Zuletzt wurde die Kirche in den 60er Jahren renoviert. Dabei gelang es, erstklassig erhaltene Malereien aus der Entstehungszeit des Gebäudes freizulegen. Ihre intensiven Farben sind bis heute beeindruckend. Wo sie nicht mehr erhalten waren, hat man sie mit etwas blasseren Farben behutsam ergänzt. Auf diese Weise erhält der Besucher sowohl einen Eindruck des Gesamtbildes als auch eine Vorstellung davon, welche Teile 800 Jahre alt sind und welche nur 60 Jahre. Leider kamen diese Fresken aber nicht mehr richtig zur Geltung. Die ursprünglich weiße Grundfarbe der Wände hatte eine dunkelgraue Patina angesetzt und die Elektrik aus den 60er Jahren trug nur sehr begrenzt zur Aufhellung bei. In die Wände war Feuchtigkeit gezogen. Der Putz bröckelte und im Holz der Orgelempore sowie der barocken Ausstattung waren Holzwürmer eingezogen. Der Zugang zu den noch original erhaltenen Glocken aus dem 15. Jahrhundert war ein waghalsiges Unternehmen, fern ab jeder Sicherheitsvorschrift.
Im neuen Glanz
Damit die Kirche zu ihrem 800-jährigen Jubiläum in neuem Glanz erscheinen konnte, begann man vor fünf Jahren mit der Renovierung. Der Architekt Günter Müller aus Winterberg, der auch schon für die Restauration in Berghausen verantwortlich zeichnete, konnte für die Arbeiten gewonnen werden. Mit dem Kirchenvorstand war er sich sofort einig: Möglichst nichts sollte verändert werden. Bestehendes sollte lediglich behutsam in Stand gesetzt werden. Wo immer möglich sollten die Arbeiten von heimischen Handwerkern ausgeführt werden: Die Malerarbeiten erledigte die Firma Heßmann aus Felbecke, die Glasarbeiten Martin Vollmert aus Schmallenberg, die Schreinerarbeiten die Schreinerei Didam aus Oberkirchen, die Bodenbelagsarbeiten die Firma Fliesen Kalisch aus Schmallenberg, die Elektroinstallationen die Firma Elektro Theodor Schmidt aus Schmallenberg und die Metallarbeiten die Kunstschmiede Schütte aus Oberkirchen. Nur die Arbeiten an den Skulpturen der Altäre mussten nach außerhalb vergeben werden: an den Fachbetrieb für Kunstpflege ars colendi aus Paderborn.
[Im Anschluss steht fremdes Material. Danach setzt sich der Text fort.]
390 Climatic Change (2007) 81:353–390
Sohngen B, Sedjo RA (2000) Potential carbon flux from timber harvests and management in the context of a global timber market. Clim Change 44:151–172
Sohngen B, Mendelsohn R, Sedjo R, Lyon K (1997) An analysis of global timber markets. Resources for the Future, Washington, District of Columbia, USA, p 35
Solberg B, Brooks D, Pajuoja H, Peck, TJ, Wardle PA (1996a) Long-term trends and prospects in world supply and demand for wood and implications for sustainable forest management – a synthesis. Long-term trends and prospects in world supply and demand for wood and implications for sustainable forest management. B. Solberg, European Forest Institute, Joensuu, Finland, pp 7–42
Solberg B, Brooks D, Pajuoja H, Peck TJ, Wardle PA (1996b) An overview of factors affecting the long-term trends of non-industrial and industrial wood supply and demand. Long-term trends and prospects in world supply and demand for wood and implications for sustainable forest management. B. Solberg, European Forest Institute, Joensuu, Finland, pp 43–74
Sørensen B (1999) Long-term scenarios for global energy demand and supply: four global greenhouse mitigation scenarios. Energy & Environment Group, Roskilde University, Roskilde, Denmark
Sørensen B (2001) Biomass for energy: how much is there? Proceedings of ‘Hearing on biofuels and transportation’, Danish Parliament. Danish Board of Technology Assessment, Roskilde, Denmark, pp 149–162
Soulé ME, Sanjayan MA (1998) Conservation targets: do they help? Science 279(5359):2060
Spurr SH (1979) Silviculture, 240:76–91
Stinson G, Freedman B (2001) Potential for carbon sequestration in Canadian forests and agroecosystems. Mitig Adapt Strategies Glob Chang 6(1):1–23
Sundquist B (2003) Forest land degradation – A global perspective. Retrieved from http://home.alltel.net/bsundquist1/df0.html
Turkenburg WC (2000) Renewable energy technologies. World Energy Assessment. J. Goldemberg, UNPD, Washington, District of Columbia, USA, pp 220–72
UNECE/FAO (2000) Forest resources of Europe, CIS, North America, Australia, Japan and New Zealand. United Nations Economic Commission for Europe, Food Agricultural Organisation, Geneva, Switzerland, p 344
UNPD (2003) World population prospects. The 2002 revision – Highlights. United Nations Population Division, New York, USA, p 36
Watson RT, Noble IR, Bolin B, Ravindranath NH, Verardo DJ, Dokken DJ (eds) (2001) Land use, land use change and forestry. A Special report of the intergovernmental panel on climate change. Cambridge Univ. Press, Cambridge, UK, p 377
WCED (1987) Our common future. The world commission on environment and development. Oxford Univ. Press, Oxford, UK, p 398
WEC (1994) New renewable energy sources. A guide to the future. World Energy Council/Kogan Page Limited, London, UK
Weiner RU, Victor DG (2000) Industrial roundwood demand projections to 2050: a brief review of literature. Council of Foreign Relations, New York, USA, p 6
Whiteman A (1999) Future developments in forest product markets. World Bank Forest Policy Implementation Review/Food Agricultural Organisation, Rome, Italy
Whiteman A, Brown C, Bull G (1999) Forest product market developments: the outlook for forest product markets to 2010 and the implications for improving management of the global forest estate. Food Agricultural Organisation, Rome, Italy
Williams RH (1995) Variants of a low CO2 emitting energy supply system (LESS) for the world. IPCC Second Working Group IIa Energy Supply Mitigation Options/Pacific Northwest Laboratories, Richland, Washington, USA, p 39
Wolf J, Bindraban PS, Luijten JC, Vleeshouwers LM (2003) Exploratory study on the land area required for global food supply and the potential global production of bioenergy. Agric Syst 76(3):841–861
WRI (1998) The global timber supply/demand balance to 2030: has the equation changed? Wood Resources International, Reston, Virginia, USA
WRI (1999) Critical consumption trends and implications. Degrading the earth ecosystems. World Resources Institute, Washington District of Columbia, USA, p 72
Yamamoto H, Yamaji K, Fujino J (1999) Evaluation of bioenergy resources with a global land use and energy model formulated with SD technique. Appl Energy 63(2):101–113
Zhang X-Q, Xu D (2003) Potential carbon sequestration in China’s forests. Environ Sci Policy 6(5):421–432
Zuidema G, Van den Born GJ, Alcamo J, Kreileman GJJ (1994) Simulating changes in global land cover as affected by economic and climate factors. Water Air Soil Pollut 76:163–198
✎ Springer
Renovierung mit Fingerspitzengefühl
Eines hat Fabian Borys bei den Arbeiten besonders beeindruckt: „Ich dachte, die weißen Flächen würden einfach frisch überstrichen. Stattdessen haben zwei Frauen in wochenlanger Feinarbeit mit kleinen Schwämmchen Zentimeter für Zentimeter der weißen Flächen vom Staub befreit und nur mit einem kleinen Pinsel behutsam nachgestrichen.“ Die Renovierung solch alter Bausubstanz braucht eben buchstäblich Fingerspitzengefühl.
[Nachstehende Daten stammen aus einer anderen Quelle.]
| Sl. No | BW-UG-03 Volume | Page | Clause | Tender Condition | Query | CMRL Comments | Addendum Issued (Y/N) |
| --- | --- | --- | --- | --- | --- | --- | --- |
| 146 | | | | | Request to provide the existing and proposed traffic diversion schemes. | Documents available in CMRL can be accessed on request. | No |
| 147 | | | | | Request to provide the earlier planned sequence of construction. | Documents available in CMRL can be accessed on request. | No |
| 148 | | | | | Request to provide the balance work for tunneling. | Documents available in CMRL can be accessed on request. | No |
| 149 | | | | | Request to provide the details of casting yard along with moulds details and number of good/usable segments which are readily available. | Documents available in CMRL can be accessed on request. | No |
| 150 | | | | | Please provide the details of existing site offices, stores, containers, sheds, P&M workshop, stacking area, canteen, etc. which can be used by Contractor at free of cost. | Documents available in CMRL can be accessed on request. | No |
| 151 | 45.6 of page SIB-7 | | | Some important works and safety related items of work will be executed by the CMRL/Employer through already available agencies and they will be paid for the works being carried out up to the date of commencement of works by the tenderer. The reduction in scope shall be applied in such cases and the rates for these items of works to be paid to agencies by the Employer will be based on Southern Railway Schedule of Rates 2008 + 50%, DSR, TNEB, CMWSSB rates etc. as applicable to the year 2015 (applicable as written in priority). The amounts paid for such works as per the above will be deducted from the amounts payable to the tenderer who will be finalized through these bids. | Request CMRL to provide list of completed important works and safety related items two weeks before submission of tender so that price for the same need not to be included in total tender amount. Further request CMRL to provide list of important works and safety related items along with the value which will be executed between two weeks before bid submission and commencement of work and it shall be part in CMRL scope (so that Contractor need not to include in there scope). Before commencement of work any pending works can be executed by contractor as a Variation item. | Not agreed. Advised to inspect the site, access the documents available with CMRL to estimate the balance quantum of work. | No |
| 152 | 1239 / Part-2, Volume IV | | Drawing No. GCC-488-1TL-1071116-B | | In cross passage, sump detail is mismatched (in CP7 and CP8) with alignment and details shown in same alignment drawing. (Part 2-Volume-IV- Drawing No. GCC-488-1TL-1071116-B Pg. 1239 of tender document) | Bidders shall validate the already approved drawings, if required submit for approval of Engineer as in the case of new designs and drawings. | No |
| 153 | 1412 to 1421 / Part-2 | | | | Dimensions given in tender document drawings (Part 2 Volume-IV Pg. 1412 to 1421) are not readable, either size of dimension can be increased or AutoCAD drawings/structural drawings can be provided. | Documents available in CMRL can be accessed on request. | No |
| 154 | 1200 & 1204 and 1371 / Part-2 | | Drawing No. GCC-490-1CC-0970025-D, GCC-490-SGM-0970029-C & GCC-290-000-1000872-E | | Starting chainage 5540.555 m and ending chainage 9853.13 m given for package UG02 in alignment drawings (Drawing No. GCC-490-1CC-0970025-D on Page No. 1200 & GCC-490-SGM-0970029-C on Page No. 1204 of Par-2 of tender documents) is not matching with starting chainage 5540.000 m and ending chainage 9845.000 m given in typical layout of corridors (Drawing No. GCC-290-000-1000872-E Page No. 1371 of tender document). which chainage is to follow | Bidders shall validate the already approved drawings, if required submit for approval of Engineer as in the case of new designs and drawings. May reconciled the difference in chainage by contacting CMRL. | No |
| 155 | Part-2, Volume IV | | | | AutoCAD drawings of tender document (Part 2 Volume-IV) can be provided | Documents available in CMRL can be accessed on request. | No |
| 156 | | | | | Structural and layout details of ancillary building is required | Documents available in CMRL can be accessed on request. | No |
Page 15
Auf den, der die Kirche aus der Zeit vor der Renovierung kennt, warten Überraschungen, auch wenn eigentlich nichts verändert wurde: Dass links neben dem Hochalter ein schönes Buntglasfenster ist, konnte man schon immer sehen. Seit rechts neben dem Chorraum eine Sakristei angebaut wurde, war allerdings das Gegenstück auf der rechten Seite des Hochaltars nur noch eine schwarze Fläche in Fensterform. Bei Messen wird es jetzt hinterleuchtet. So ist nun auch das rechte Buntglasfenster wieder in ganzer Schönheit erlebbar. Noch größer ist aber wahrscheinlich die zweite Überraschung. Vor der Fertigstellung rief Architekt Müller die Lenner auf: „Schaut doch mal nach, ob irgendwo bei irgendwem auf dem Balken noch was rumliegt, was eigentlich in die Kirche gehört.“ Und manchmal liegen solche Dinge erstaunlich nahe: Seit Jahrzehnten hing hinter dem Hochalter ein großes Paket, eingeschlagen in Folien und Tüchern. Beim Auspacken entdeckte man den Original Schalldeckel der Kanzel aus der Barockzeit. Lediglich die Vasen auf seiner Oberseite und der Heilige Geist auf der Unterseite mussten anhand von alten Bildern rekonstruiert werden. Nun ist dieser markante Teil der originalen barocken Innenausstattung wieder an seinem angestammten Platz zu sehen.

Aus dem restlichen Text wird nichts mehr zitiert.